→ **Listed entries**
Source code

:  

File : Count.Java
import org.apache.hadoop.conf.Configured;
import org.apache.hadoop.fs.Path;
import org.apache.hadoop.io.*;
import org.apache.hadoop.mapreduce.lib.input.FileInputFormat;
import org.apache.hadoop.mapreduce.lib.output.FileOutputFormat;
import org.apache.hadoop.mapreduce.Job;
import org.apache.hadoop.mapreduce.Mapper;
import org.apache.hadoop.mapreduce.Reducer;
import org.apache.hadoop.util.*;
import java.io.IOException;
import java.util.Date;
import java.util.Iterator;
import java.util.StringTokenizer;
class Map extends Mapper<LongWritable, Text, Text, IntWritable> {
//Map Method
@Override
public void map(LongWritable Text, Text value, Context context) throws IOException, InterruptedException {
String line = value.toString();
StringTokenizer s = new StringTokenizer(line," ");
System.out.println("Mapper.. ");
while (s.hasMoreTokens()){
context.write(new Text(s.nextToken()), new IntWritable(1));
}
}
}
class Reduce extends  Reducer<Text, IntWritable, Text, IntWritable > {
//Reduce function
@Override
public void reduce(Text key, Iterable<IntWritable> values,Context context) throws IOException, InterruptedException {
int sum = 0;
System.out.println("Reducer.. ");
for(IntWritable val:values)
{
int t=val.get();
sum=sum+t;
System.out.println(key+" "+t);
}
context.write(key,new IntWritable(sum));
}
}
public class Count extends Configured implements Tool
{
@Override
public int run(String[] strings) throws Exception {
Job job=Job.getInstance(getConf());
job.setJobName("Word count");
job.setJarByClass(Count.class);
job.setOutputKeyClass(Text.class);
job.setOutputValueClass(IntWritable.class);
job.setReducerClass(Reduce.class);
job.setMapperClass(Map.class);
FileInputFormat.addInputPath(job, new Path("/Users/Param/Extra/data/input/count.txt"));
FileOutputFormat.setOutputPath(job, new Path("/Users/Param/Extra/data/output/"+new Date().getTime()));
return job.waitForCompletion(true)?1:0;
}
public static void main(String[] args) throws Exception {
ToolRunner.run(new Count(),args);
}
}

→ **Your instructions**
Repeat all of the material, exactly as it reads.

→ **Completed exercise**
Source code

:  

File : Count.Java
import org.apache.hadoop.conf.Configured;
import org.apache.hadoop.fs.Path;
import org.apache.hadoop.io.*;
import org.apache.hadoop.mapreduce.lib.input.FileInputFormat;
import org.apache.hadoop.mapreduce.lib.output.FileOutputFormat;
import org.apache.hadoop.mapreduce.Job;
import org.apache.hadoop.mapreduce.Mapper;
import org.apache.hadoop.mapreduce.Reducer;
import org.apache.hadoop.util.*;
import java.io.IOException;
import java.util.Date;
import java.util.Iterator;
import java.util.StringTokenizer;
class Map extends Mapper<LongWritable, Text, Text, IntWritable> {
//Map Method
@Override
public void map(LongWritable Text, Text value, Context context) throws IOException, InterruptedException {
String line = value.toString();
StringTokenizer s = new StringTokenizer(line," ");
System.out.println("Mapper.. ");
while (s.hasMoreTokens()){
context.write(new Text(s.nextToken()), new IntWritable(1));
}
}
}
class Reduce extends  Reducer<Text, IntWritable, Text, IntWritable > {
//Reduce function
@Override
public void reduce(Text key, Iterable<IntWritable> values,Context context) throws IOException, InterruptedException {
int sum = 0;
System.out.println("Reducer.. ");
for(IntWritable val:values)
{
int t=val.get();
sum=sum+t;
System.out.println(key+" "+t);
}
context.write(key,new IntWritable(sum));
}
}
public class Count extends Configured implements Tool
{
@Override
public int run(String[] strings) throws Exception {
Job job=Job.getInstance(getConf());
job.setJobName("Word count");
job.setJarByClass(Count.class);
job.setOutputKeyClass(Text.class);
job.setOutputValueClass(IntWritable.class);
job.setReducerClass(Reduce.class);
job.setMapperClass(Map.class);
FileInputFormat.addInputPath(job, new Path("/Users/Param/Extra/data/input/count.txt"));
FileOutputFormat.setOutputPath(job, new Path("/Users/Param/Extra/data/output/"+new Date().getTime()));
return job.waitForCompletion(true)?1:0;
}
public static void main(String[] args) throws Exception {
ToolRunner.run(new Count(),args);
}
}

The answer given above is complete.